Text for analysis |
====

India is popularly considered as a nation which gives due importance to the rights and liberties of its citizens. It has absorbed the ideals of democracy in its truest sense. The Government is indeed 'by the people, to the people and for the people'. However, it is difficult to imagine that in a country like ours, exists a law which makes a mockery of the basic human rights.

The Introduction to the Act says that it has been enacted to assist State Governments which were incapable to maintain internal disturbance. However the act has been widely criticized by national and international human rights agencies. A brief recap of history will tell us that the North Eastern states were forcefully made a part of the Indian Republic after 1947 by signing various agreements with a view of their strategic significance. These states could never be fully integrated in our country's mainstream due to vast differences in social structure, culture, language, facial features and geographical remoteness. Furthermore, the government has been more or less indifferent towards the economic and social development of this region. Its main interest lied in exploiting its vast reservoir of natural resources. This bred secessionist tendencies in the people leaving in these regions leading to internal disturbances. AFSPA was introduced to curb this phenomenon and thus a vicious cycle has been initiated. The tyranny of armed forces compels people to demand freedom through violent means which in turns justifies the need for AFSPA.

====

Pose estimation data |
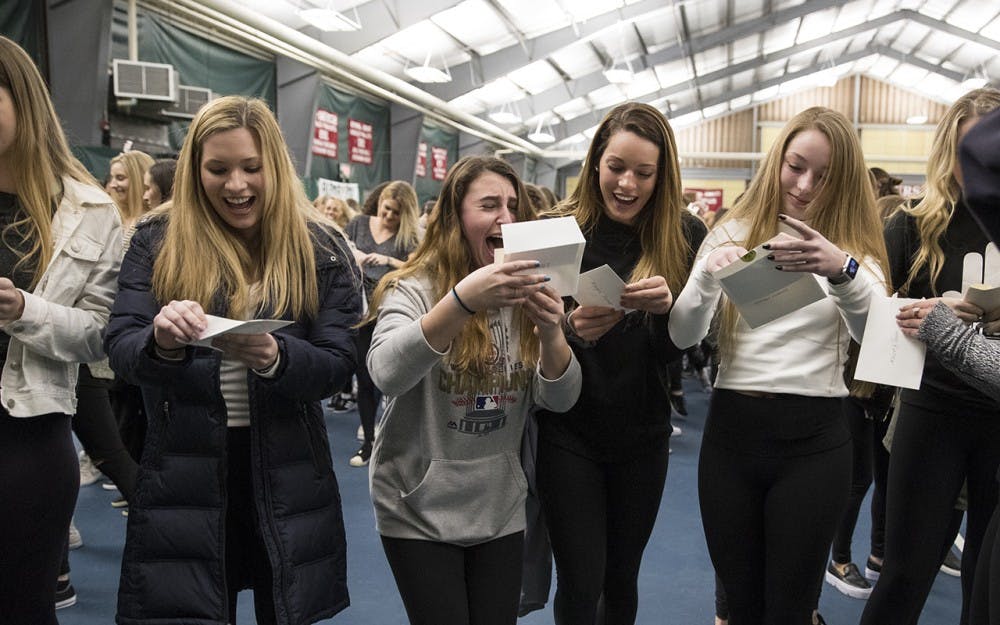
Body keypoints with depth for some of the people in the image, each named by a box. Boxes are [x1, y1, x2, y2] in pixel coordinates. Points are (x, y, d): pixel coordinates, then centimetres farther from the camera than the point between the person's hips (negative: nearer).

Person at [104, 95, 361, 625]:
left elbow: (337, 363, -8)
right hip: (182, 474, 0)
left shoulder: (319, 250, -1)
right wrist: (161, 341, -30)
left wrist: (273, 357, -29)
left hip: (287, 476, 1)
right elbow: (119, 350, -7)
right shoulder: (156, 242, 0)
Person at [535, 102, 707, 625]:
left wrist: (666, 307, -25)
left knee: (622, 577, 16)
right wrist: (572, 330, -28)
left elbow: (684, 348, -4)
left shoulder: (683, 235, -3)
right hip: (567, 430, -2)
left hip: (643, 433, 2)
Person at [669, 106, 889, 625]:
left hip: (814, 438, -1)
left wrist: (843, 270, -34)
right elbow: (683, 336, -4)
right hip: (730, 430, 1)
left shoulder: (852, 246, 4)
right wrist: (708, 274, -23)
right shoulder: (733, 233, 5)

====

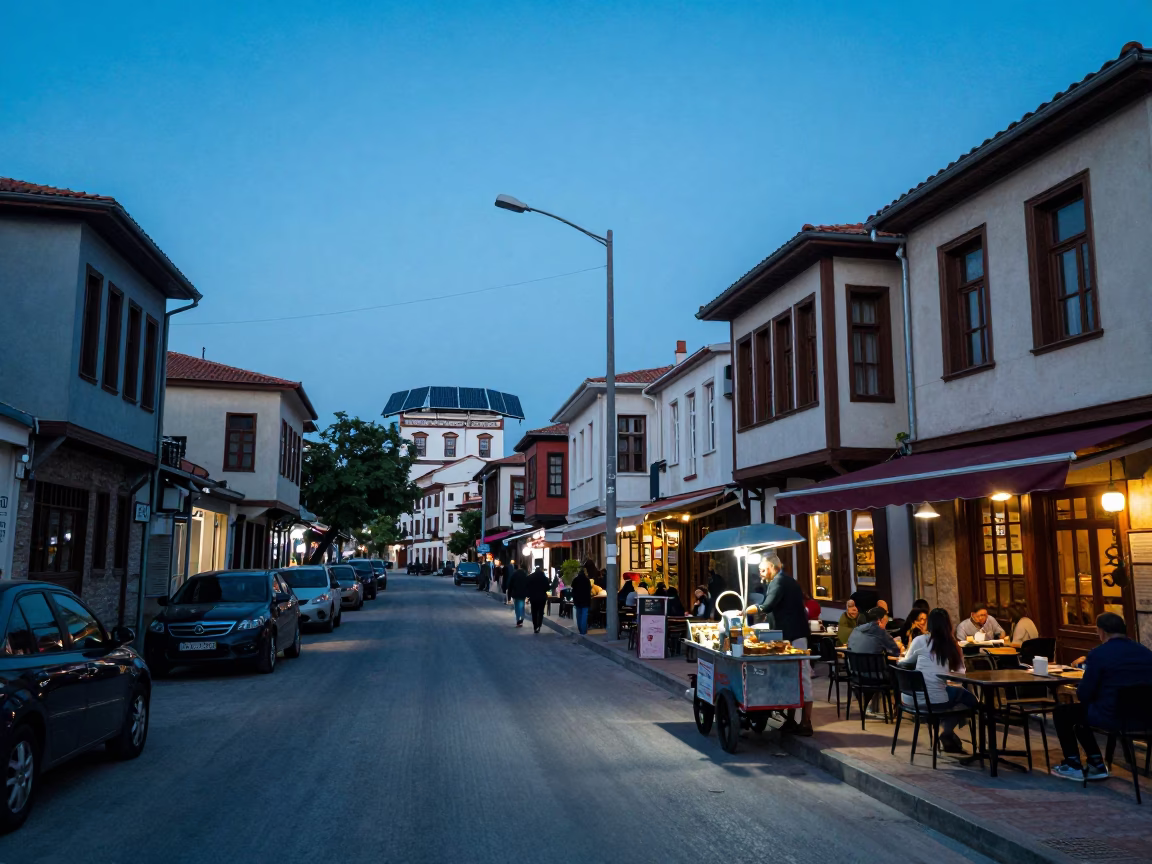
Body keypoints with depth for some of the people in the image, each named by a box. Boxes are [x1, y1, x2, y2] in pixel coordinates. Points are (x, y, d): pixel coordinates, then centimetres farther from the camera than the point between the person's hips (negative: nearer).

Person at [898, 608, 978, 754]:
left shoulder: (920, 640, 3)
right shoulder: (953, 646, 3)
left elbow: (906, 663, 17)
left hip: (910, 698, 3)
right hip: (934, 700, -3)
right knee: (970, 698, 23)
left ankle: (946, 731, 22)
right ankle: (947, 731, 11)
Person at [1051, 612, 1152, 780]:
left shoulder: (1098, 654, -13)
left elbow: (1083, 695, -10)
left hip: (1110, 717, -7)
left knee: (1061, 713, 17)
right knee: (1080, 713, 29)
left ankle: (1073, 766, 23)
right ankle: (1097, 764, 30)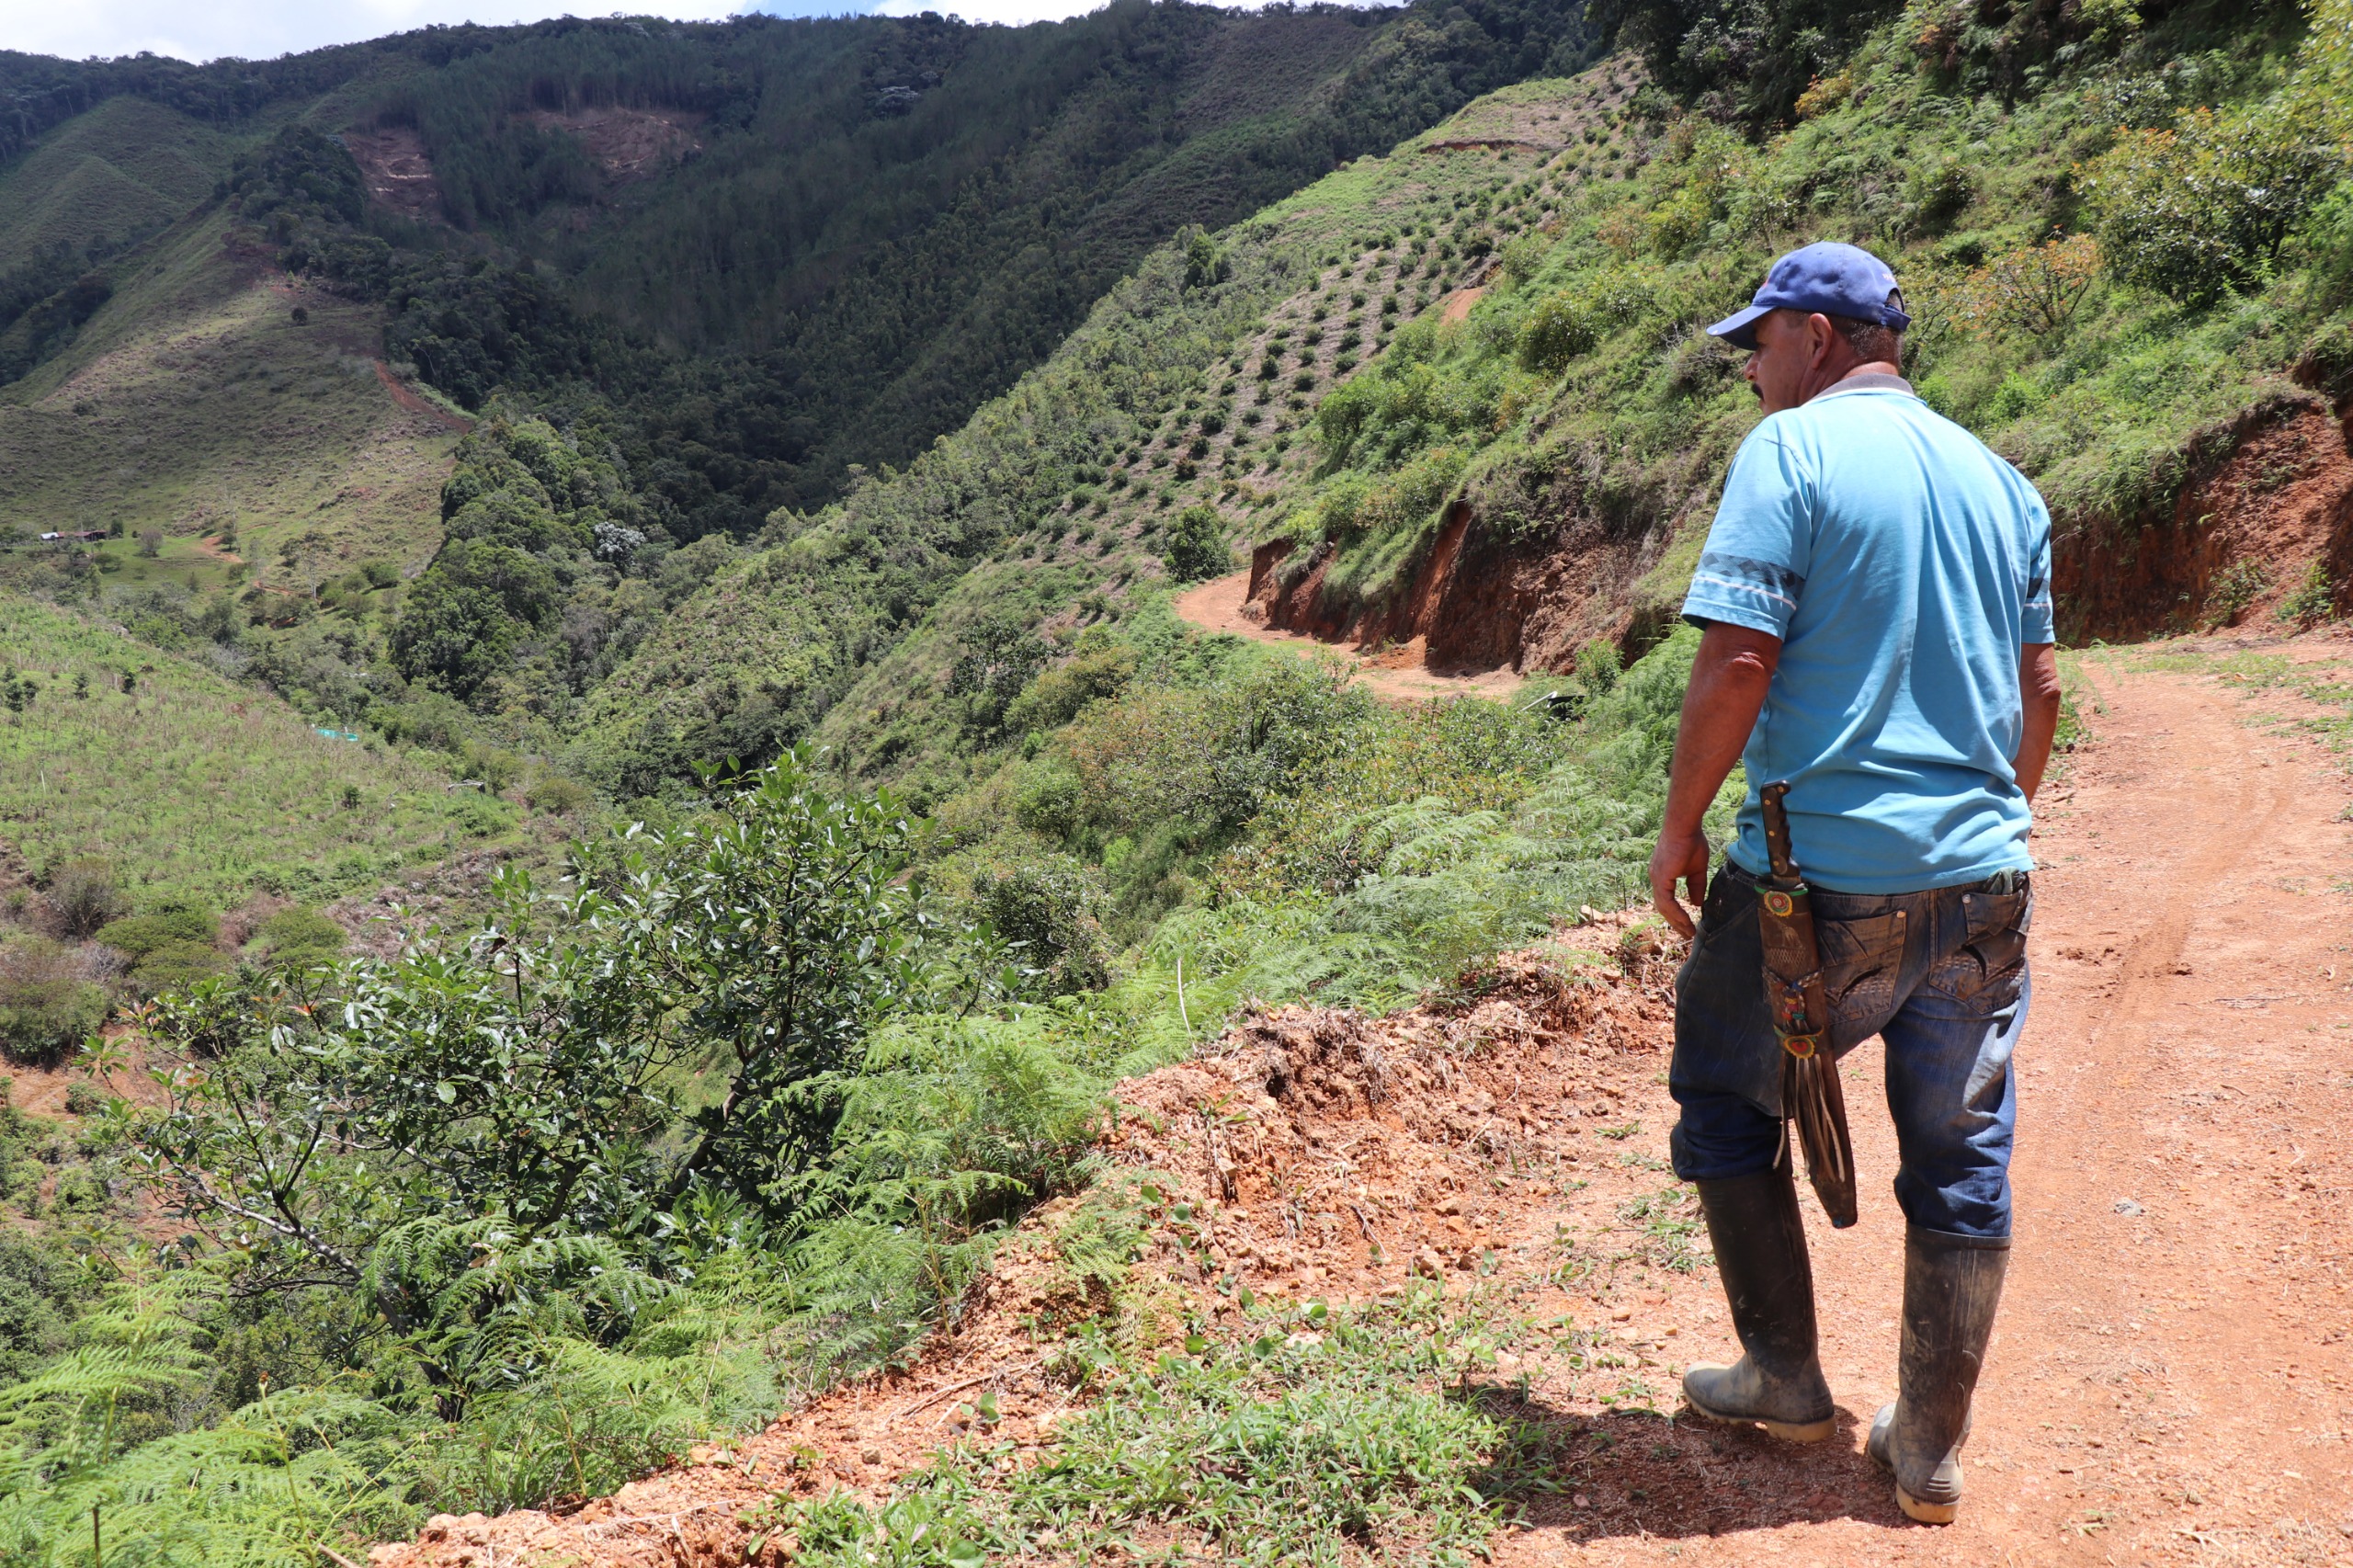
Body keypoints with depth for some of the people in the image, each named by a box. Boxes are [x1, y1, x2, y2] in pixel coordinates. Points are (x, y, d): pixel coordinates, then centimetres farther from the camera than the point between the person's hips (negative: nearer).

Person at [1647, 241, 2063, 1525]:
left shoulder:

====

Work to complete |
• a. Revise the text on AFSPA, starting at "India is popularly" and ending at "basic human rights.", so that "citizens" is changed to "residents".
• b. According to the text on AFSPA, who has widely criticized the Act?
The entries are separate material and are not part of the text.

Task-by-task answers |
• a.
India is popularly considered as a nation which gives due importance to the rights and liberties of its residents. It has absorbed the ideals of democracy in its truest sense. The Government is indeed 'by the people, to the people and for the people'. However, it is difficult to imagine that in a country like ours, exists a law which makes a mockery of the basic human rights.

• b. National and international human rights agencies.